BEGIN Records to process

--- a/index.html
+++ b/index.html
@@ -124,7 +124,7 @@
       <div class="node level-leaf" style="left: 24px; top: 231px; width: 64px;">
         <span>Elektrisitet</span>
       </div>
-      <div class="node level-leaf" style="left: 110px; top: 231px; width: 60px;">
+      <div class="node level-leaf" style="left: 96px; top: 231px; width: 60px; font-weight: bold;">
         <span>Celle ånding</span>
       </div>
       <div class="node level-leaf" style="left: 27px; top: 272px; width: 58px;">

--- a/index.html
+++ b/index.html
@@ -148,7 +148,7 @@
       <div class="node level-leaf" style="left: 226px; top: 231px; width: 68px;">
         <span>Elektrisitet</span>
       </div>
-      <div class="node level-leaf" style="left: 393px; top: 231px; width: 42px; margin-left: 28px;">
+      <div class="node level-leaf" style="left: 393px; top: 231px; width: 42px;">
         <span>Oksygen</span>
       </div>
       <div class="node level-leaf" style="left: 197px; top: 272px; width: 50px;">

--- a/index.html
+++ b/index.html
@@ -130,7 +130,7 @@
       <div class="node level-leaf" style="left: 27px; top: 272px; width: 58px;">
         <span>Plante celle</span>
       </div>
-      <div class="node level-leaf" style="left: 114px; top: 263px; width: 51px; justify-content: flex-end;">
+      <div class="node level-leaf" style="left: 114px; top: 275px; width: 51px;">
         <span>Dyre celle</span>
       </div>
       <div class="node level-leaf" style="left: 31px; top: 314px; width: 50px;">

END Records to process
BEGIN Records to process

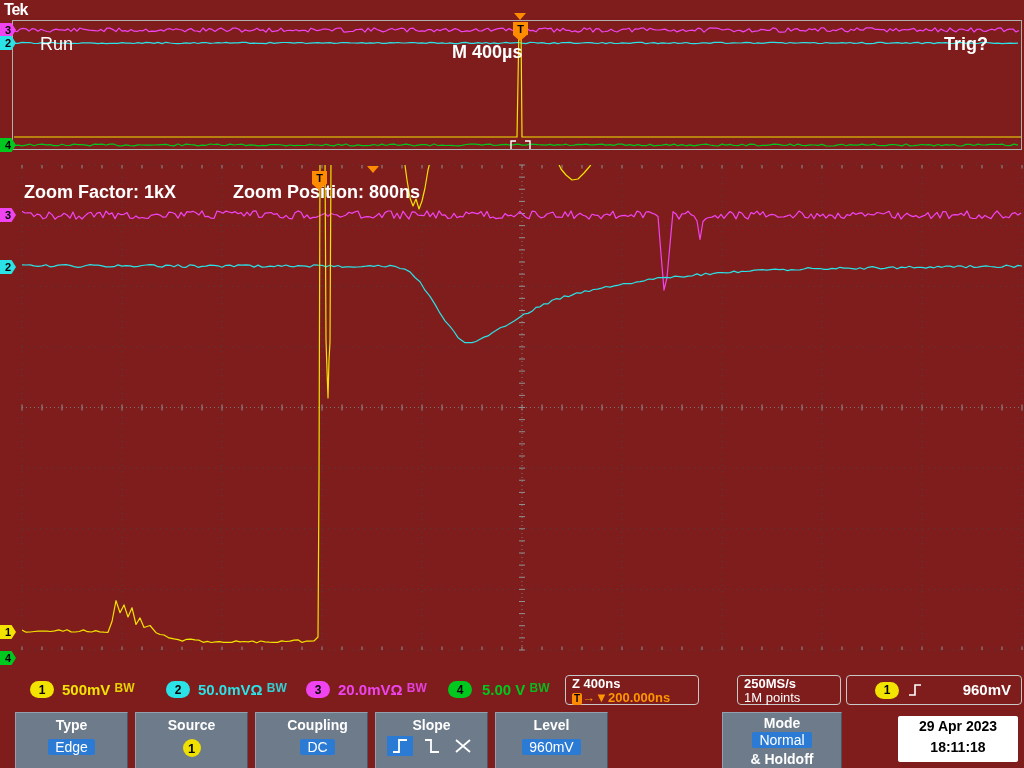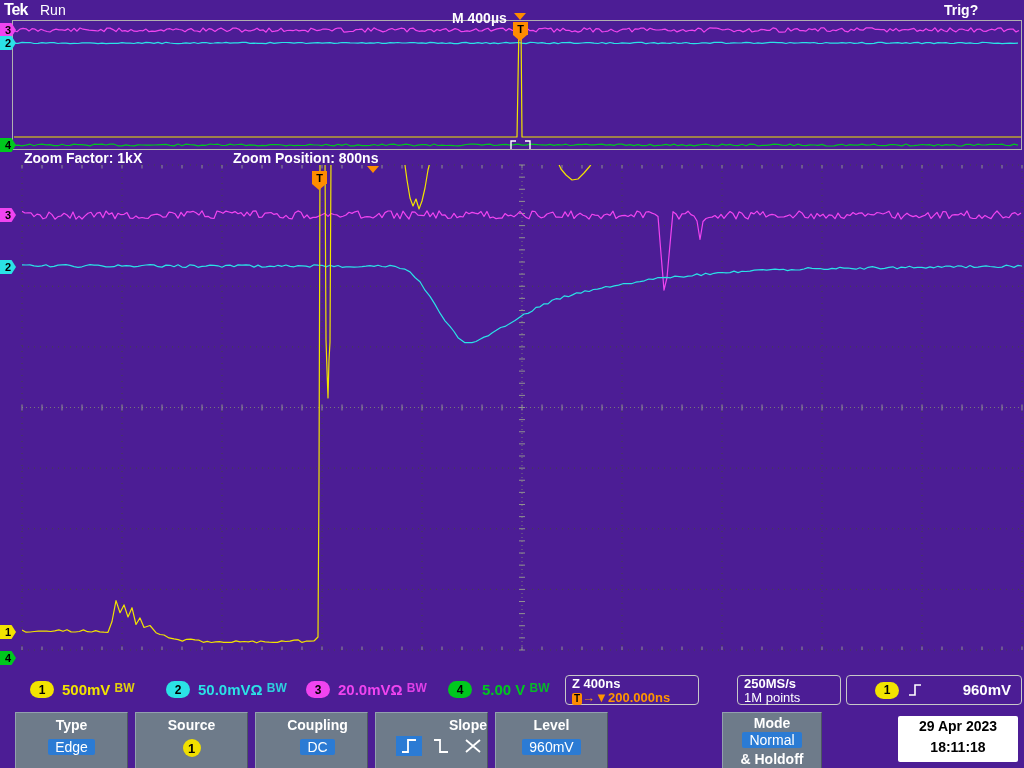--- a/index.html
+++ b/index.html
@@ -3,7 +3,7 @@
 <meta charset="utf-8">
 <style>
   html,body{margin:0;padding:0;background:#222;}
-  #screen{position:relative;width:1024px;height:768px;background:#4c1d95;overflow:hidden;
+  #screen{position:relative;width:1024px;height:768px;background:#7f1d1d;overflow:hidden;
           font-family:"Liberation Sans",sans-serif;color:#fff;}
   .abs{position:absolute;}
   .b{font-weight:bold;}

END Records to process

What the task requires:
Of the lines above, retype only those from the line containing "114px; top: 275px;" through the line containing "31px; top: 314px;", including both, exactly.

Task solution:
+      <div class="node level-leaf" style="left: 114px; top: 275px; width: 51px;">
         <span>Dyre celle</span>
       </div>
       <div class="node level-leaf" style="left: 31px; top: 314px; width: 50px;">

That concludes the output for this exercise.